EXERCISE MATERIAL Block Start
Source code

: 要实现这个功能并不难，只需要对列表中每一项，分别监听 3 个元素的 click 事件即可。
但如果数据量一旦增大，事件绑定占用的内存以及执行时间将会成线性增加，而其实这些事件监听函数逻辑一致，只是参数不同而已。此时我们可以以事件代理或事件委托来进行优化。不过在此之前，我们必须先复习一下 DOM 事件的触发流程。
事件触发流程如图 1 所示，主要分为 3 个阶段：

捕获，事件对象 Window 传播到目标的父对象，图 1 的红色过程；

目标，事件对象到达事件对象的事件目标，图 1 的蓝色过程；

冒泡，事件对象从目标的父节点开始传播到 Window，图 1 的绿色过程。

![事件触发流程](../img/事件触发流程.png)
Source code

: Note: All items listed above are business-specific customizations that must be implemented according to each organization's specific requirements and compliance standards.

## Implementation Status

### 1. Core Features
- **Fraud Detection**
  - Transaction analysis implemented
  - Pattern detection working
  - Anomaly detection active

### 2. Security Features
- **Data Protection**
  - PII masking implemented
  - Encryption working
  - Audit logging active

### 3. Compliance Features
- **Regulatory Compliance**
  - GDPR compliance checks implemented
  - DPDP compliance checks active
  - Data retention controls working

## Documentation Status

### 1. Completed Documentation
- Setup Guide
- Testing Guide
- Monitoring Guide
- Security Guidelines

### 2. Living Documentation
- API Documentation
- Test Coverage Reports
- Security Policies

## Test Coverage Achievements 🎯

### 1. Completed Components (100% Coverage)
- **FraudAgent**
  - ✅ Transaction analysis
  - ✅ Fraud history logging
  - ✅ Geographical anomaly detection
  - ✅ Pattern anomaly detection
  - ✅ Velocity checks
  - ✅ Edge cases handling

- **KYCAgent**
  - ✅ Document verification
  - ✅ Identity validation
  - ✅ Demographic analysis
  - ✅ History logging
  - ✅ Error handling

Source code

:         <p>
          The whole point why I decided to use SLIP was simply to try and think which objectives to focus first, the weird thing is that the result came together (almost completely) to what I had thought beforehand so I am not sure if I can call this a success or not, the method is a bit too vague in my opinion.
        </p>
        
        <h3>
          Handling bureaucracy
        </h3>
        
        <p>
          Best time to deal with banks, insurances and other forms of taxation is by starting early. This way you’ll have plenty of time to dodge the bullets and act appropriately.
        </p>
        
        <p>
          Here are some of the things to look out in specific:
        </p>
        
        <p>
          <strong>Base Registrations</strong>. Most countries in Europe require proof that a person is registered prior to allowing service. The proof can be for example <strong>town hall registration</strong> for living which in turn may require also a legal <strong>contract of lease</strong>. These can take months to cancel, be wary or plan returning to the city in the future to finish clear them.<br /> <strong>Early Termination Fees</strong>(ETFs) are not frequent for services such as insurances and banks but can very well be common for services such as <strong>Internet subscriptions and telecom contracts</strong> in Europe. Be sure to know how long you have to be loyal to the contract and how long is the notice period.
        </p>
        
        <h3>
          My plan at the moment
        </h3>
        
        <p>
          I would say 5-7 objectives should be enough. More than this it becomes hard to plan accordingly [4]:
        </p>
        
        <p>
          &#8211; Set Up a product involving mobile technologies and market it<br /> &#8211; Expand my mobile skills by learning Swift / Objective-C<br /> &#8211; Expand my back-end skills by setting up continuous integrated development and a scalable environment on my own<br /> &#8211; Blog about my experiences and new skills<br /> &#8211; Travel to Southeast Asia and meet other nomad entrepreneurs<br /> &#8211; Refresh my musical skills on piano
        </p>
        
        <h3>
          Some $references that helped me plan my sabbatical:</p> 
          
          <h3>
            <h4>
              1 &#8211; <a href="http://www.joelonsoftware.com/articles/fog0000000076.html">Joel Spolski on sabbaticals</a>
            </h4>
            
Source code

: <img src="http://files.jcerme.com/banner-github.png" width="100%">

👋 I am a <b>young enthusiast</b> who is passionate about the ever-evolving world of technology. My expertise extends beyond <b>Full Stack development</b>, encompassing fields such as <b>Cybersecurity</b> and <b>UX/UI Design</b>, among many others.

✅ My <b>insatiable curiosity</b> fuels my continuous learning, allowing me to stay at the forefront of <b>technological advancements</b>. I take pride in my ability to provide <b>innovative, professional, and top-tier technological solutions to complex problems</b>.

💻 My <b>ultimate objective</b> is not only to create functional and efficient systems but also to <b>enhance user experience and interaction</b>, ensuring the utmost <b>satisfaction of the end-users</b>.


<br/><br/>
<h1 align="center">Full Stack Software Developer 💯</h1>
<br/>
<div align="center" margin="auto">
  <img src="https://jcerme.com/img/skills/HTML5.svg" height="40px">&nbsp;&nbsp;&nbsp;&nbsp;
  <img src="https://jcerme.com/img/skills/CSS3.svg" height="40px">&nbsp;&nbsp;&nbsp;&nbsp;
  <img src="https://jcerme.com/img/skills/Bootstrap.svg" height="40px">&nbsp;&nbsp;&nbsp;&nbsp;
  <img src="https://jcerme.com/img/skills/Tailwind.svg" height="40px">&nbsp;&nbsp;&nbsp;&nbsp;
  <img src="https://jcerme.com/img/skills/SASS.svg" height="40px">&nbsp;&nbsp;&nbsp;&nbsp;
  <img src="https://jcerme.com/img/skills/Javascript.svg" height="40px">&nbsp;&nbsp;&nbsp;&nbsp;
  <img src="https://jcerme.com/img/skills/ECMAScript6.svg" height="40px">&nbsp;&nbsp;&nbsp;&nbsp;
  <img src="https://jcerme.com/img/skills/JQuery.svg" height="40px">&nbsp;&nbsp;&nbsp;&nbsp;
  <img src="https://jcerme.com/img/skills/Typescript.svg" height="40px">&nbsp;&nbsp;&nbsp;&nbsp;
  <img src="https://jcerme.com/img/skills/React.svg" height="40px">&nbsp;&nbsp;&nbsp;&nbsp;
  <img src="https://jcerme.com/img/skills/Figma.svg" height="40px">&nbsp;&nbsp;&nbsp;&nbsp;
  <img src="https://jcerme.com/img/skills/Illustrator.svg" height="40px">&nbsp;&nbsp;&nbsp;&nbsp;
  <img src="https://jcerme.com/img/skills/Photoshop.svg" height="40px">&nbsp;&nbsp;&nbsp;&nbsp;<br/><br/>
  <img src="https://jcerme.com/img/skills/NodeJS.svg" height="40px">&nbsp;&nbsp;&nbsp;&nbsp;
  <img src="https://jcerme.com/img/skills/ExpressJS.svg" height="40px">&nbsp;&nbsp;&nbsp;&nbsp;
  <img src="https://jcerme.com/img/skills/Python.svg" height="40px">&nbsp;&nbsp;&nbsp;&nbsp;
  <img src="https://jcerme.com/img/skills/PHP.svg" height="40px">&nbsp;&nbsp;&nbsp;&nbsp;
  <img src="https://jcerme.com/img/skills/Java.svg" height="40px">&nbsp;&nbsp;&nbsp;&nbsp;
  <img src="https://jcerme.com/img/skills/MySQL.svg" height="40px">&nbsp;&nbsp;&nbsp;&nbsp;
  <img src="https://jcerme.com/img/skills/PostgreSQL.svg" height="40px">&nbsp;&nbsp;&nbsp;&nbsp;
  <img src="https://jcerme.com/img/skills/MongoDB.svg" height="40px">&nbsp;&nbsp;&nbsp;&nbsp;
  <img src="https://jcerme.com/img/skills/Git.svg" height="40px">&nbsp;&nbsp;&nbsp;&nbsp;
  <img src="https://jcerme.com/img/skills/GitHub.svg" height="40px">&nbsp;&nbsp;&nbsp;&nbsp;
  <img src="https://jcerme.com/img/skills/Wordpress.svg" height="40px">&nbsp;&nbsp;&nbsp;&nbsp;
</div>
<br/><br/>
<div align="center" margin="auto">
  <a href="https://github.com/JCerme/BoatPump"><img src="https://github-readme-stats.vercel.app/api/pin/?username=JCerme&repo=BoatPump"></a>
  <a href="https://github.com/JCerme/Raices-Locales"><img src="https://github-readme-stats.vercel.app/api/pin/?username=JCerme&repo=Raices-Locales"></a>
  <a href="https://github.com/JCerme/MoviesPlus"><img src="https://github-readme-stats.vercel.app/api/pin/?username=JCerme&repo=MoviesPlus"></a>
EXERCISE MATERIAL Block End
=== ASSIGNMENT ===
Search the data above for the word "Coverage" and show every line that has it.

=== SOLVED EXERCISE ===
- Test Coverage Reports
## Test Coverage Achievements 🎯
### 1. Completed Components (100% Coverage)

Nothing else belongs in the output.